HI hackers,
I thought it would be better to start a new thread to discuss.
While working with sorting patch, and read others threads,
I have some ideas to reduces memory consumption by aset and generation
memory modules.
I have done basic benchmarks, and it seems to improve performance.
I think it's really worth it, if it really is possible to reduce memory consumption.
Linux Ubuntu 64 bits
work_mem = 64MB
set max_parallel_workers_per_gather = 0;
create table t (a bigint not null, b bigint not null, c bigint not
null, d bigint not null, e bigint not null, f bigint not null);
insert into t select x,x,x,x,x,x from generate_Series(1,140247142) x; -- 10GB!
vacuum freeze t;
select * from t order by a offset 140247142;
HEAD:
postgres=# select * from t order by a offset 140247142;
a | b | c | d | e | f
---+---+---+---+---+---
(0 rows)
work_mem=64MB
Time: 99603,544 ms (01:39,604)
Time: 94000,342 ms (01:34,000)
postgres=# set work_mem="64.2MB";
SET
Time: 0,210 ms
postgres=# select * from t order by a offset 140247142;
a | b | c | d | e | f
---+---+---+---+---+---
(0 rows)
Time: 95306,254 ms (01:35,306)
PATCHED:
postgres=# explain analyze select * from t order by a offset 140247142;
a | b | c | d | e | f
---+---+---+---+---+---
(0 rows)
work_mem=64MB
Time: 90946,482 ms (01:30,946)
postgres=# set work_mem="64.2MB";
SET
Time: 0,210 ms
postgres=# select * from t order by a offset 140247142;
a | b | c | d | e | f
---+---+---+---+---+---
(0 rows)
Time: 91817,533 ms (01:31,818)
There is still room for further improvements, and at this point I need help.

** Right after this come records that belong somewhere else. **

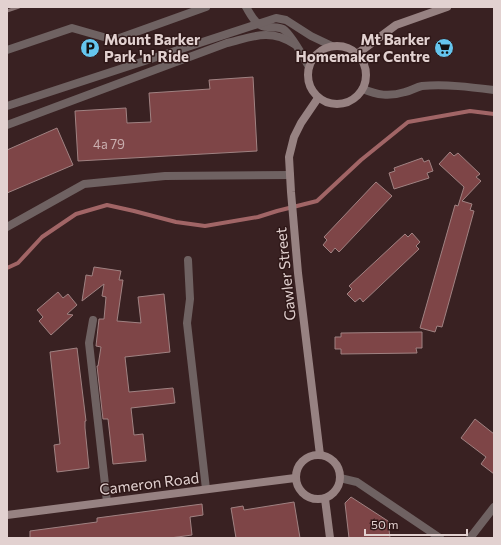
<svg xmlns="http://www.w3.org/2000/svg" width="501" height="545" viewBox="0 0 501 545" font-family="Commissioner,sans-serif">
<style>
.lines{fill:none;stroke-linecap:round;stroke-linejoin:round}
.stream{stroke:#a16566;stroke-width:4}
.building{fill:#7e4547;stroke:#a08282}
.lane{stroke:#6f6262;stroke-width:8}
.street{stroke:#6f6262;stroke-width:8}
.secondary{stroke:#978282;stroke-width:8}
.rail{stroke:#887373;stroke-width:3}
.labels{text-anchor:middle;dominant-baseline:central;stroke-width:3;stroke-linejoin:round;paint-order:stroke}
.number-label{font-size:13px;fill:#c9aeae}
.poi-label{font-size:15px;font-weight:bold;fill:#e2d1d0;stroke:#2f1818;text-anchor:start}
.street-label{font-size:15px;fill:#e2d1d0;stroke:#2f1818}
</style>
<rect width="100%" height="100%" fill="#392122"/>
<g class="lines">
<polyline class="stream" points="7,268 18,263 42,237 76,214 107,205 134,211 176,222 205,226 258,217 277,211 317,201 361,160 408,122 470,111 494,114"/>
</g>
<g class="building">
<polygon points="253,77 257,151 78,161 75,111 126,108 127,123 151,122 149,93 210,89 209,80"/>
<polygon points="57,128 73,165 7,193 7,150"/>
<polygon points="450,152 454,156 458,153 480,174 476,177 481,181 462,201 472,204 470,210 474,211 442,327 437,326 435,332 420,328 455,205 458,206 464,187 439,164"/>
<polygon points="422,158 424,162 429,160 433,171 427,173 429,178 394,189 389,173 395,171 394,168"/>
<polygon points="376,182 392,196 339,252 335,248 331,253 323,245 327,240 324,237"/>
<polygon points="412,233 420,242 416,246 419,249 363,302 360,298 355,302 347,294 352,289 349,286 405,234 408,237"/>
<polygon points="94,267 121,271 119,280 123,280 117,321 141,323 138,297 164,294 170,352 125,357 129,392 173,388 175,403 131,408 134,435 143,434 146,461 113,464 108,419 103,419 97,366 98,366 101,347 96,346 99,319 104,319 106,297 102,296 104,284 82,301 86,275 92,276"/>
<polygon points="58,292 63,298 68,294 77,305 67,314 73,315 51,335 39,321 43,317 37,310"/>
<polygon points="422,332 422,348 416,348 417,353 341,354 341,349 335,349 335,337 341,337 341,333"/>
<polygon points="77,348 86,421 85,421 85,428 89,468 57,472 54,445 60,444 50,352"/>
<polygon points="475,419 494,434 494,474 481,464 486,457 461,438"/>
<polygon points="351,497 388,521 390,538 349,538 345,503"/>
<polygon points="294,502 300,538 236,538 231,508 243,506 244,510"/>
<polygon points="202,504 203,515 190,517 192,535 170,538 30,538 30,531 97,522 97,518"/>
</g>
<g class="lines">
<g class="lane">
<path d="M246,7C251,15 256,27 268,27C273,27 278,27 283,29C291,34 304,58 309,67"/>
<polyline points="7,50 72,28 114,40 206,7"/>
<polyline points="7,106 276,18 286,20 311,36 332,46"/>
<path d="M7,125L227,43C252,37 270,28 294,44"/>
<polyline points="7,227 84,184 165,176 290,175"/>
<polyline points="188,260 190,299 187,323 206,489"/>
</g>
<g class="street">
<path d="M363,89C377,95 389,97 405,92C411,91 416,87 422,86C446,84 470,87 494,90"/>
<polyline points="93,320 89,343 107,502"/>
<polyline points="340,478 357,482 440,538"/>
<polyline points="470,538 494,507"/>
</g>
<g class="secondary">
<circle cx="337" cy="75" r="29"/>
<polyline points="357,54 396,25 447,7"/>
<polyline points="318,98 301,123 294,137 289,157 291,192 298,273 320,455"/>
<circle cx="318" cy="477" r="22"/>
<polyline points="325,499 330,538"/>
<polyline points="7,515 295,478"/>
</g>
<polyline class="rail" points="7,11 19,7"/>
</g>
<defs>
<g id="parking-disc" transform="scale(1)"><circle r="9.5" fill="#65c5ee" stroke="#2f1818"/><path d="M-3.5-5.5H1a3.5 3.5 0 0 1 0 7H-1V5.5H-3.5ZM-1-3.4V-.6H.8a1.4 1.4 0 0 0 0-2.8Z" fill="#111"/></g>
<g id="supermarket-disc" transform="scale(1)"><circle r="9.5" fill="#65c5ee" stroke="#2f1818"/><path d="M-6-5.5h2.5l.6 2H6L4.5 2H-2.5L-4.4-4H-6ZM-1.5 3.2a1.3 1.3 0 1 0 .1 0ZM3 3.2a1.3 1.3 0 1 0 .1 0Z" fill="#111"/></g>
</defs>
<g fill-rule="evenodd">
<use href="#parking-disc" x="90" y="48"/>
<use href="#supermarket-disc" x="444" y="48"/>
</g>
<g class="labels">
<g class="number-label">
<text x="109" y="144">4a 79</text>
</g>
<g class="poi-label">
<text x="104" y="39">Mount Barker<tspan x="104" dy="17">Park 'n' Ride</tspan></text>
<text x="430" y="39" text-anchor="end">Mt Barker<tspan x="430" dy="17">Homemaker Centre</tspan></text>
</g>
<g class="street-label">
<text transform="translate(285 274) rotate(-96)">Gawler Street</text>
<text transform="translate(149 483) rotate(-7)">Cameron Road</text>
</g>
</g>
<rect width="501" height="545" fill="none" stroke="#e2d1d0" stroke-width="16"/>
<path d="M365 529v6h102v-6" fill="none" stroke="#e2d1d0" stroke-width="2"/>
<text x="371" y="529" font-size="12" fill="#e2d1d0" stroke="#2f1818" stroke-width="3" paint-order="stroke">50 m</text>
</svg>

Regarding the patches we have:
1) 001-aset-reduces-memory-consumption.patch
Reduces memory used by struct AllocBlockData by minus 8 bits,
reducing the total size to 32 bits, which leads to "fitting" two structs in a 64bit cache.
Move some stores to fields struct, for the order of declaration, within the structures.
Remove tests elog(ERROR, "could not find block containing chunk %p" and
elog(ERROR, "could not find block containing chunk %p", moving them to
MEMORY_CONTEXT_CHECKING context.
Since 8.2 versions, nobody complains about these tests.
But if is not acceptable, have the option (3) 003-aset-reduces-memory-consumption.patch
2) 002-generation-reduces-memory-consumption.patch
Reduces memory used by struct GenerationBlock, by minus 8 bits,
reducing the total size to 32 bits, which leads to "fitting" two structs in a 64bit cache.
Remove all references to the field *block* used by struct GenerationChunk,
enabling its removal! (not done yet).
What would take the final size to 16 bits, which leads to "fitting" four structs in a 64bit cache.
Unfortunately, everything works only for the size 24, see the (4).
Move some stores to fields struct, for the order of declaration, within the structures.
3) 003-aset-reduces-memory-consumption.patch
Same to the (1), but without remove the tests:
elog(ERROR, "could not find block containing chunk %p" and
elog(ERROR, "could not find block containing chunk %p",
But at the cost of removing a one tiny part of the tests.
Since 8.2 versions, nobody complains about these tests.
4) 004-generation-reduces-memory-consumption-BUG.patch
Same to the (2), but with BUG.
It only takes a few tweaks to completely remove the field block.
@@ -117,9 +116,9 @@ struct GenerationChunk
/* this is zero in a free chunk */
Size requested_size;
-#define GENERATIONCHUNK_RAWSIZE (SIZEOF_SIZE_T * 2 + SIZEOF_VOID_P * 2)
+#define GENERATIONCHUNK_RAWSIZE (SIZEOF_SIZE_T * 2 + SIZEOF_VOID_P)
#else
-#define GENERATIONCHUNK_RAWSIZE (SIZEOF_SIZE_T + SIZEOF_VOID_P * 2)
+#define GENERATIONCHUNK_RAWSIZE (SIZEOF_SIZE_T + SIZEOF_VOID_P)
#endif /* MEMORY_CONTEXT_CHECKING */
/* ensure proper alignment by adding padding if needed */
@@ -127,7 +126,6 @@ struct GenerationChunk
char padding[MAXIMUM_ALIGNOF - GENERATIONCHUNK_RAWSIZE % MAXIMUM_ALIGNOF];
#endif
- GenerationBlock *block; /* block owning this chunk */
GenerationContext *context; /* owning context, or NULL if freed chunk */
/* there must not be any padding to reach a MAXALIGN boundary here! */
};
This fails with make check.
I couldn't figure out why it doesn't work with 16 bits (struct GenerationChunk).